Second, be intentional about whether you need a live or a static date. Before typing =TODAY(), ask yourself whether the value should change tomorrow. For order dates, signatures, and historical logs, press Ctrl+; to lock in a permanent value. For deadlines, aging, and dashboards, embrace the volatility of TODAY(). Making this decision consciously at the moment of entry prevents the subtle data-integrity problems that surface weeks later when records mysteriously shift their dates.
Third, document your date logic with comments or a notes column, especially in shared workbooks. When a formula calculates a due date as TODAY()+45, a brief note explaining the 45-day term helps colleagues understand and trust the number. Clear documentation also makes future maintenance painless, because the next person editing the sheet immediately grasps why a date behaves the way it does rather than guessing or accidentally breaking the calculation.
Fourth, test your spreadsheet by changing your perspective on time. To confirm that countdowns and alerts behave correctly, temporarily adjust how you think about the target dates, or build a small test area with sample past and future dates. Watching conditional formatting flip from green to red as a deadline passes gives you confidence that the live logic will perform exactly as expected when real deadlines actually arrive in production use.

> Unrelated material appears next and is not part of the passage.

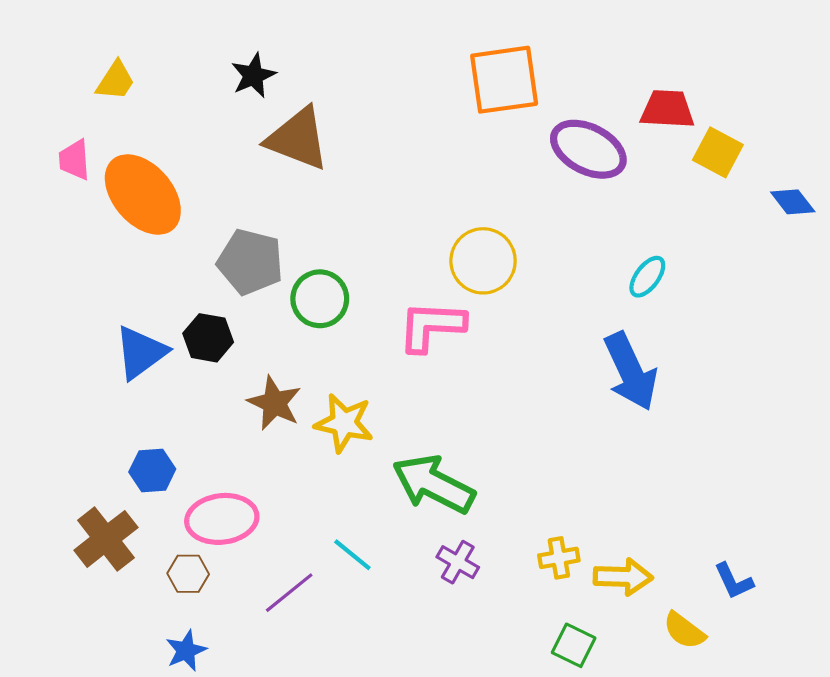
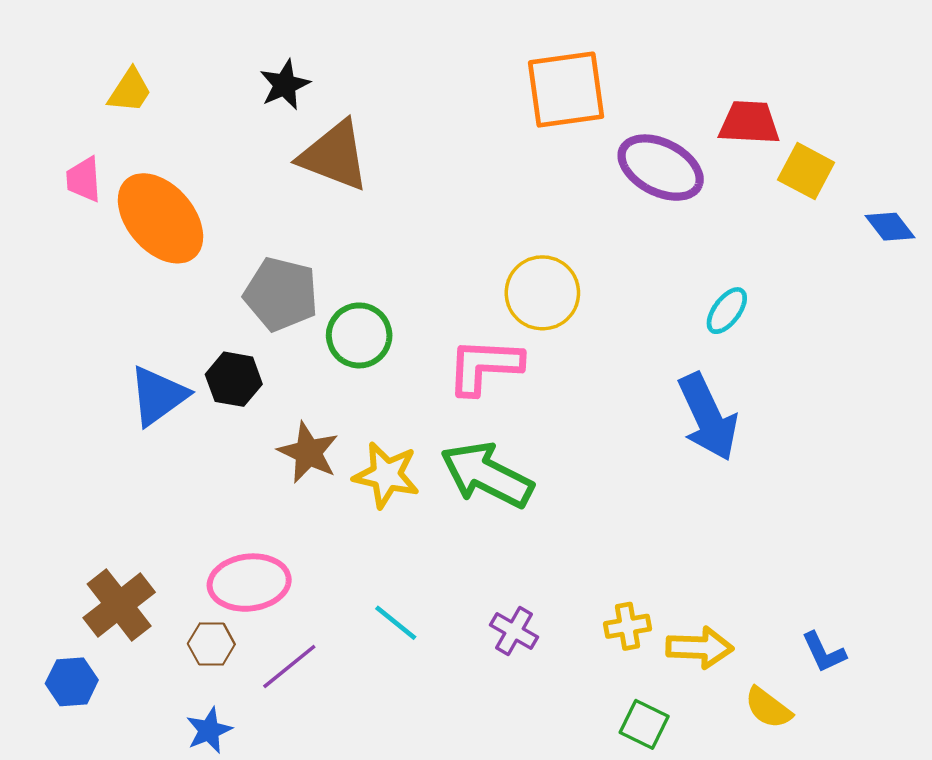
blue hexagon: (152, 470) -> (72, 682), moved
green arrow: (434, 484) -> (487, 475), moved
purple line: (289, 593) -> (289, 666), moved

Fifth, keep performance in mind on very large models. Because TODAY() and NOW() are volatile, they and everything that depends on them recalculate constantly. In a workbook with hundreds of thousands of formulas, excessive volatile functions can introduce noticeable lag. A smart technique is to place a single TODAY() in one master cell and reference that cell elsewhere, reducing the number of volatile calculations Excel must perform on every recalculation cycle.
Sixth, learn the companion date functions that multiply TODAY()'s usefulness. EOMONTH finds the last day of a month relative to today, EDATE shifts a date by whole months, and WEEKDAY identifies the day of the week. Knowing this small toolkit lets you answer almost any business date question. Many learners build this knowledge alongside lookup skills, since combining dates with lookups unlocks sophisticated, automated reporting that genuinely saves hours of manual work every week.
Finally, practice deliberately with realistic scenarios rather than abstract examples. Build a mock invoice tracker, an employee anniversary sheet, or a project countdown and watch them update over several days. Hands-on repetition cements the concepts far better than reading alone. Take the free practice quizzes linked throughout this guide, review any questions you miss, and revisit the formulas until inserting and manipulating today's date in Excel becomes second nature for you.